-- Document text follows --

United States District Court, D. Delaware

March 7, 2019

SPRINT COMMUNICATIONS COMPANY, L.P., Plaintiff,
v.
CHARTER COMMUNICATIONS, INC., et al., Defendants. SPRINT COMMUNICATIONS COMPANY, L.P., Plaintiff,
v.
FRONTIER COMMUNICATIONS CORPORATION, Defendant.

          Shanti M. Katona, POLSINELLI, Wilmington, DE; Ryan J. Schletzbaum (argued), SHOOK, HARDY & BACON L.L.P., Kansas City, MO; Robert H. Reckers, SHOOK, HARDY & BACON L.L.P., Houston, TX. Attorneys for Plaintiff.

          Kelly E. Farnan, RICHARDS, LAYTON & FINGER, P.A., Wilmington, DE; Luke L. Dauchot, KIRKLAND & ELLIS LLP, Chicago, IL; David Benyacar and Robert J. Katerberg (argued), ARNOLD & PORTER KAYE SCHOLER LLP, New York, NY. Attorneys for Defendant Charter Communications, Inc.

          Philip A. Rovner, POTTER ANDERSON & CORROON LLP, Wilmington, DE; Brian M. Buroker (argued), GIBSON, DUNN & CRUTCHER LLP, Washington, D.C. Attorneys for Defendant Frontier Communications Corporation. March /, 2019

          MEMORANDUM

          ANDREWS, U.S. DISTRICT JUDGE

         Presently before me are Plaintiffs Motions to Strike Defendants' Inequitable Conduct Defenses and Dismiss Their Walker Process Claims. (C.A. 17-1734, D.I. 38; C.A. 18-536, D.I. 21). The Parties have fully briefed the issues. (C.A. 17-1734, D.I. 39, 49, 54, 60, 62; C.A. 18-536, D.I. 22, 32, 37). I heard oral argument on January 22, 2019. (C.A. 17-1734, D.I. 95 ("Tr.")). For the reasons set out below, I will deny Plaintiffs Motions as to the inequitable conduct defenses and grant its motion as to the Walker Process claims.

         I. Background

         Plaintiff filed suit against Charter[1] on December 1, 2017. (C.A. 17-1734, D.I. 1). Plaintiff filed an amended complaint on December 15, 2017 which alleges that Charter infringes fifteen patents.[2] (C.A. 17-1734, D.I. 14). In its answer filed on June 19, 2018, Charter asserts inequitable conduct defenses against nine of the patents and raises a Walker Process counterclaim.[3] (C.A. 17-1734, D.I. 33).

         Plaintiff filed suit against Frontier on April 10, 2018 which alleges that Frontier infringes the same fifteen patents. (C.A. 18-536, D.I. 1). On July 6, 2018, Frontier filed an amended answer which asserts inequitable conduct defenses against the same nine patents as the Charter Defendants and raises a Walker Process counterclaim. (C.A. 18-536, D.I. 17).

-- Document text concluded --

→ **Required work**
**1)** Answer these questions from the court memorandum:
(a) On what date did the court hear oral argument?
(b) How many patents does the amended complaint against Charter allege are infringed?
(c) On what date did Frontier file its amended answer?
**2)** Reproduce the court memorandum word for word between "Philip A. Rovner, POTTER" and "the Walker Process claims.", inclusive.

-- Data segment follows --

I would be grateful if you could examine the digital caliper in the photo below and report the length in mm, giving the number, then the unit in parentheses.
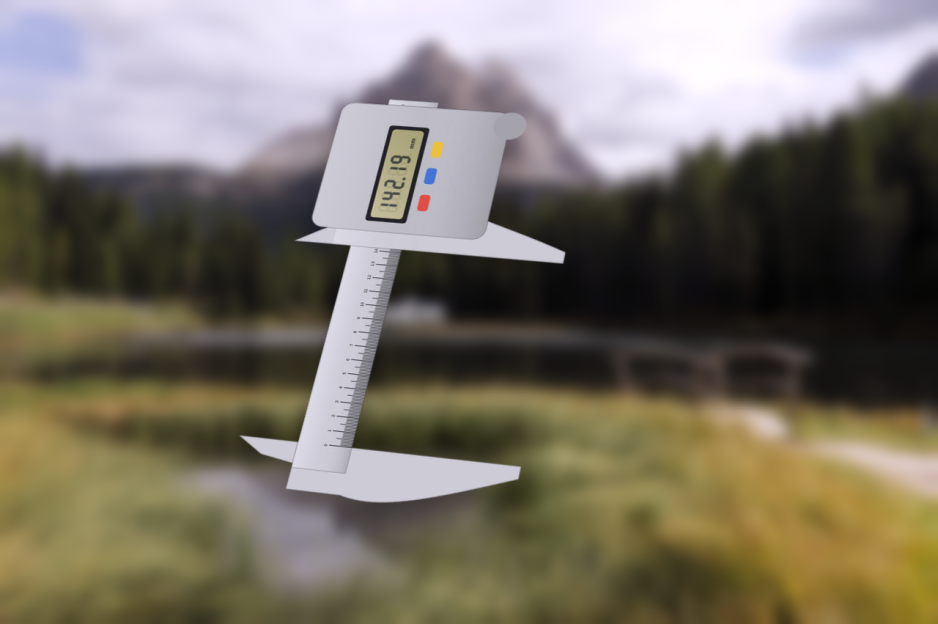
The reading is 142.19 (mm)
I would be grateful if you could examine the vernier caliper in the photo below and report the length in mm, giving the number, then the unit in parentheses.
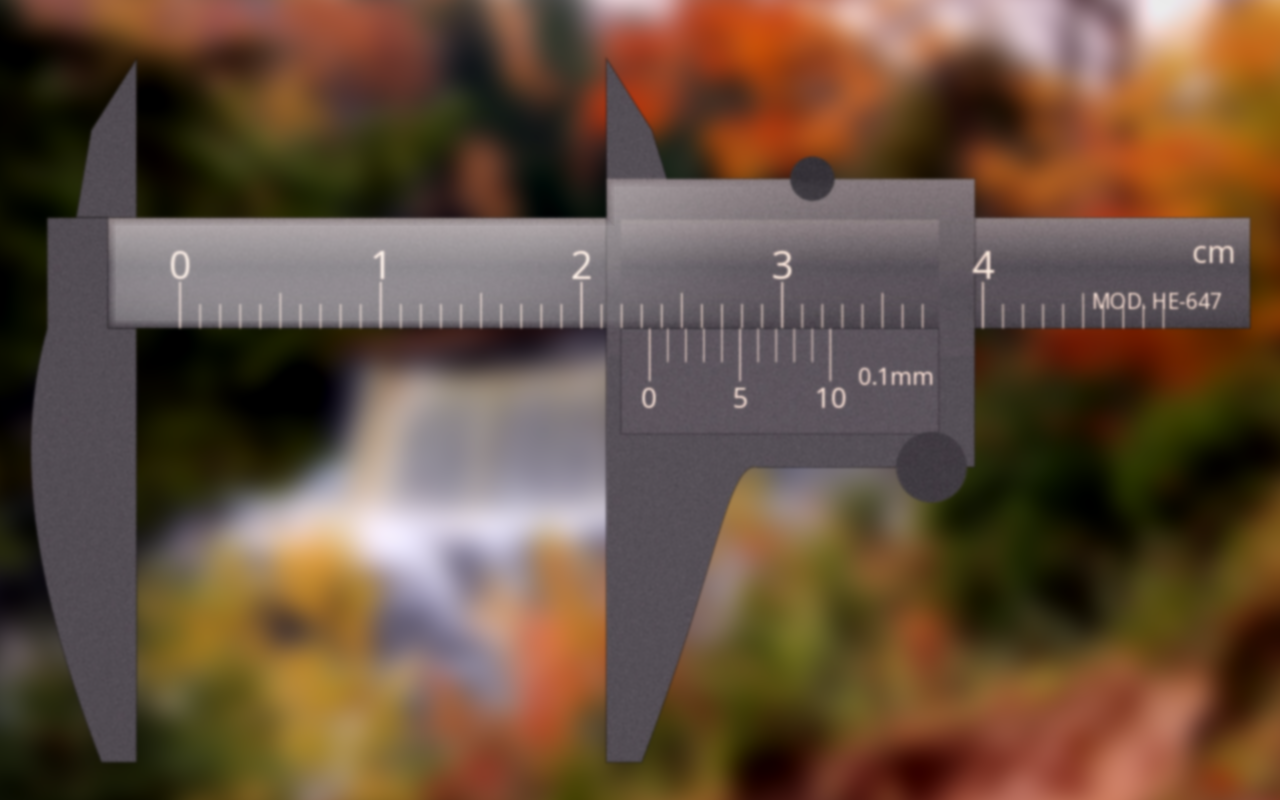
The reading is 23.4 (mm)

-- Data segment concluded --

→ **Task-by-task outputs**
**1)**
(a) January 22, 2019
(b) Fifteen
(c) July 6, 2018

**2)**
Philip A. Rovner, POTTER ANDERSON & CORROON LLP, Wilmington, DE; Brian M. Buroker (argued), GIBSON, DUNN & CRUTCHER LLP, Washington, D.C. Attorneys for Defendant Frontier Communications Corporation. March /, 2019

          MEMORANDUM

          ANDREWS, U.S. DISTRICT JUDGE

         Presently before me are Plaintiffs Motions to Strike Defendants' Inequitable Conduct Defenses and Dismiss Their Walker Process Claims. (C.A. 17-1734, D.I. 38; C.A. 18-536, D.I. 21). The Parties have fully briefed the issues. (C.A. 17-1734, D.I. 39, 49, 54, 60, 62; C.A. 18-536, D.I. 22, 32, 37). I heard oral argument on January 22, 2019. (C.A. 17-1734, D.I. 95 ("Tr.")). For the reasons set out below, I will deny Plaintiffs Motions as to the inequitable conduct defenses and grant its motion as to the Walker Process claims.